> Task data
-*-

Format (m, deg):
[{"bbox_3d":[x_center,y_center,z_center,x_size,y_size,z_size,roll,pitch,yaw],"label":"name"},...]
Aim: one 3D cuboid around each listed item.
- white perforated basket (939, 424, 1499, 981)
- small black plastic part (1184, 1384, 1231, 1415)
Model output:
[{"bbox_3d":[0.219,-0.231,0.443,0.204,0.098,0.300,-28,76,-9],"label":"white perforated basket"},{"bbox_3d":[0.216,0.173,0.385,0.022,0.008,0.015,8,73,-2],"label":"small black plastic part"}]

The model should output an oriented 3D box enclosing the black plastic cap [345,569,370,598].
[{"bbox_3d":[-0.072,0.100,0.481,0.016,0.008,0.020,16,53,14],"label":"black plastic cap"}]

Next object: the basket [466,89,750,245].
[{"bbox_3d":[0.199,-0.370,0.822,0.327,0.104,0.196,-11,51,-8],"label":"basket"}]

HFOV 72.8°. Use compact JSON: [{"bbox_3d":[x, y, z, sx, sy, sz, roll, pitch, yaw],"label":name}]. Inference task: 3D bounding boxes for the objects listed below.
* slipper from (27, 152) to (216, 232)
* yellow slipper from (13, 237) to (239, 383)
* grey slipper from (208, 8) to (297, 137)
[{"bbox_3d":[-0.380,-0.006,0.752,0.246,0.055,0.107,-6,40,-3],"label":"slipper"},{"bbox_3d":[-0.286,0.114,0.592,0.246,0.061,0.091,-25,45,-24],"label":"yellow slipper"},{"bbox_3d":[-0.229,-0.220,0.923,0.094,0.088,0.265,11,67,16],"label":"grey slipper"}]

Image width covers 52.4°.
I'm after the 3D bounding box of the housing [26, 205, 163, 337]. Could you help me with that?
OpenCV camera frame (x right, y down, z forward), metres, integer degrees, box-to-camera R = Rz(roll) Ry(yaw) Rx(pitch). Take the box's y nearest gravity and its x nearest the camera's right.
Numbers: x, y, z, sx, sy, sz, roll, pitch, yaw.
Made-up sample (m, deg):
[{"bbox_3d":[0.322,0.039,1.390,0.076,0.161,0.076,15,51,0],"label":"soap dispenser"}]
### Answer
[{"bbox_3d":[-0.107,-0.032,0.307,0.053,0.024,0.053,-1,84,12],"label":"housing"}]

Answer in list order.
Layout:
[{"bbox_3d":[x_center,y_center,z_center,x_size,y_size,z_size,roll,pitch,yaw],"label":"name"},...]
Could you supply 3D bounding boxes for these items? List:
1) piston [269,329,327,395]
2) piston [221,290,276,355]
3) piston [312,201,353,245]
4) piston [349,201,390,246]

-*-

> Task description
Filter the preceding entries down to the lines with "boxes".

> Result
HFOV 72.8°. Use compact JSON: [{"bbox_3d":[x, y, z, sx, sy, sz, roll, pitch, yaw],"label":name}]. Inference task: 3D bounding boxes for the objects listed below.
Could you supply 3D bounding boxes for these items? List:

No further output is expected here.